Monday, January 7, 2013

The first batch of draft risk assessments released by the Environmental Protection Agency Jan. 4 as part of a broad plan to review existing chemicals found some uses of three chemicals pose potential health concerns.

The five chemicals were among 83 EPA's Office of Pollution Prevention and Toxics (OPPT) said it would analyze as part of a “work plan” announced in March 2012 (36 CRR 269, 3/5/12).

When used as a paint stripper, methylene chloride, also known as dichloromethane (DCM), and n-methylpyrrolidone (NMP) pose potential inhalation or dermal health concerns for some workers and consumers, OPPT said.

When used as a commercial or consumer degreasing agent or in a clear protective spray in arts and crafts, trichloroethylene (TCE) poses potential inhalation concerns for consumers and workers, OPPT said.

EPA's chemicals office focused on environmental issues for the remaining two chemicals--antimony trioxide (ATO, which is used in halogenated flame retardants) and 1,3,4,6,7,8-hexahydro-4,6,6,7,8,8,-hexamethylcyclopenta-y-2-benzopyran (HHCB, a fragrance in commercial and consumer products)--and concluded both compounds posed a “low concern” for ecological health. The assessment of these two chemicals focused only on ecological issues because human health concerns had been previously evaluated and determined to present minimal concerns.

Assessments Classified as 'Influential'

After the draft assessments are published in the Federal Register and public comment is gathered, they will be peer reviewed. EPA has classified the draft assesments as “influential” analyses, despite a request by four Senate Republicans and the American Chemistry Council to designate the risk assessments as “highly influential scientific assessments” (see related story).

According to guidance from the Office of Management and Budget, the “influential” classification would mean the risk assessments could be subject to less rigorous peer reviews than they would receive if designated as “highly influential.”

OPPT Director Wendy Cleland-Hamnett, told BNA Jan. 3 the peer reviews for these assessments will satisfy requirements for peer reviews of highly influential scientific assessments.

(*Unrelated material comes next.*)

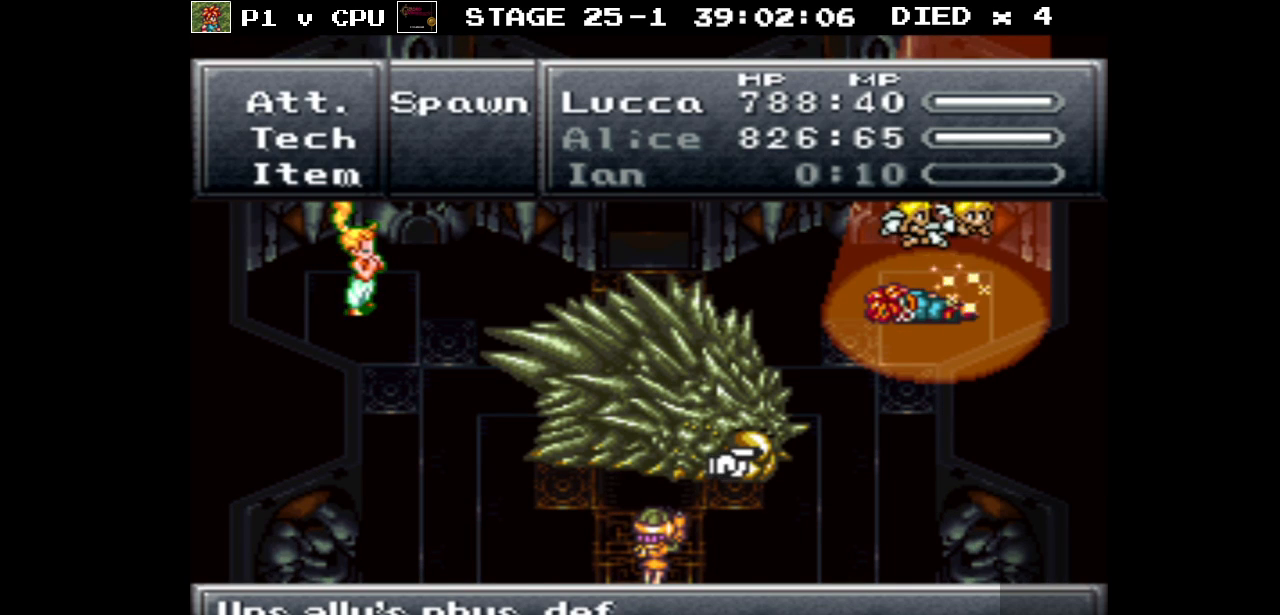
{"buttons": [], "events": [[150, "A", "down"], [250, "A", "up"]]}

'Push-Pull' Dynamic; Initial Reactions

The draft risk assessments illustrate a “push-pull” dynamic chemical manufacturers are likely to continue facing in 2013 as EPA “pushes out” preliminary conclusions about chemicals based on available data as a means of “pulling in” toxicity and exposure data from manufacturers, Jim Aidala, a senior government consultant with Bergeson & Campbell P.C. and former EPA assistant administrator of prevention, pesticides and toxic substances, previously told BNA.

The posting of OPPT's draft risk assessments spurred immediate reactions.

In a statement, the American Chemistry Council commended EPA for seeking public comment on the draft assessments prior to having them peer reviewed.

ACC said it would review the assessments to ensure their final iterations are based on “a scientifically-sound analysis of all relevant data and information, and meet the highest standards of scientific inquiry.”

In a statement, Renee Sharp, a senior scientist at the Environmental Working Group, said: “The risk assessments released today are an important step forward for consumer health and we commend the EPA for its efforts.”

“At the same time, they underscore the need for true chemical policy reform. Children, workers, and consumers will never be truly protected until chemicals are tested for safety before they are put on the market,” Sharp said.

EPA plans to conduct assessments on another 18 chemicals, including three flame retardants, five chlorinated hydrocarbons, and four fragrance chemicals, in 2013 and 2014 (106 DEN A-6, 6/4/12).

By Pat Rizzuto  


Comments on OPPT's draft risk assessments will be due 60 days after their availability is published in the Federal Register.

EPA will accept nominations for experts who could serve as peer reviewers of the documents for 30 days after that Federal Register notice is published.

The docket identification numbers for the five chemicals are: methylene chloride and n-methylpyrrolidone: EPA-HQ-OPPT-2012-0725; trichloroethylene: EPA-HQ-OPPT-2012-0723; antimony trioxide: EPA-HQ-OPPT-2012-0724; and HHCB: EPA-HQ-OPPT-2012-0722.